* Task objective
Below are several records. Retype exactly those lines running from the one with "left ear: (709, 89)" through the one with "left shoulder: (565, 193)", end lines included, and no others.

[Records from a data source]

◆ ◆ ◆ ◆

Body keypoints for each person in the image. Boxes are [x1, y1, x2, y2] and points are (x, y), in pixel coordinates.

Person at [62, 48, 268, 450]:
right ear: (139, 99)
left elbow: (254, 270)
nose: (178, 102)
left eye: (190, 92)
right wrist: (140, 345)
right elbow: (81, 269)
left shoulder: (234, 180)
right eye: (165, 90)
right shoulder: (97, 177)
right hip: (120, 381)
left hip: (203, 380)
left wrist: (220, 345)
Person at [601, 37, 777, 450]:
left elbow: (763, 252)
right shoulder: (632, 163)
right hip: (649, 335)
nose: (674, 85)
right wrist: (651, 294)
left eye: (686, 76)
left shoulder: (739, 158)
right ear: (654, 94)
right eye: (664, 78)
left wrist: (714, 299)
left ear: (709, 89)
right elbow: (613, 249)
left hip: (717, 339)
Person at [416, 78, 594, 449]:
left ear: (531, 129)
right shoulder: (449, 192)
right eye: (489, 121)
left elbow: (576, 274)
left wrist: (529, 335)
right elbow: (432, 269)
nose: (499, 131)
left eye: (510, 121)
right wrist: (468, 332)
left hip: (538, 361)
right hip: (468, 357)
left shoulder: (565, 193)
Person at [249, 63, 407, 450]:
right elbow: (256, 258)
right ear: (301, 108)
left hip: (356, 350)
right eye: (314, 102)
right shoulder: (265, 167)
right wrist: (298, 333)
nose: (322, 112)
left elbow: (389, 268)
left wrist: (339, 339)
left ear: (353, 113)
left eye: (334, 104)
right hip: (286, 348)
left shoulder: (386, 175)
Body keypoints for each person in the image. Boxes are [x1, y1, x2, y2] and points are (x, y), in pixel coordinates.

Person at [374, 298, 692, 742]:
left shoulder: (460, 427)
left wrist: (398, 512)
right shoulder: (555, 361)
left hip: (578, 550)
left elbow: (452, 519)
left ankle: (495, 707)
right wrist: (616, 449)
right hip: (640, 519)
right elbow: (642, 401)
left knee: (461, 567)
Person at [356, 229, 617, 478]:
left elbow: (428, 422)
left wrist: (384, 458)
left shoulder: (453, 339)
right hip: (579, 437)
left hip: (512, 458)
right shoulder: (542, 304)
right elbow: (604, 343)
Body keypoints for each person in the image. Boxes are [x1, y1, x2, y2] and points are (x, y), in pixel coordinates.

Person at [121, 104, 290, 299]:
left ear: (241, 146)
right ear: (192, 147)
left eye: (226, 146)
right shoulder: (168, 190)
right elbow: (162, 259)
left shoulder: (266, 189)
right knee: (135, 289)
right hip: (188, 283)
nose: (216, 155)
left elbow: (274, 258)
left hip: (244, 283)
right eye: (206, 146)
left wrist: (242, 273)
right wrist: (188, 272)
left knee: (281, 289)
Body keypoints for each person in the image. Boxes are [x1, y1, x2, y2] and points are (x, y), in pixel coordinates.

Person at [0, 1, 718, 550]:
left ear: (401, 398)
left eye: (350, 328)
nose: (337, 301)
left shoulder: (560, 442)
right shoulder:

◆ ◆ ◆ ◆

* Answer to this problem
left ear: (709, 89)
right elbow: (613, 249)
left hip: (717, 339)
Person at [416, 78, 594, 449]:
left ear: (531, 129)
right shoulder: (449, 192)
right eye: (489, 121)
left elbow: (576, 274)
left wrist: (529, 335)
right elbow: (432, 269)
nose: (499, 131)
left eye: (510, 121)
right wrist: (468, 332)
left hip: (538, 361)
right hip: (468, 357)
left shoulder: (565, 193)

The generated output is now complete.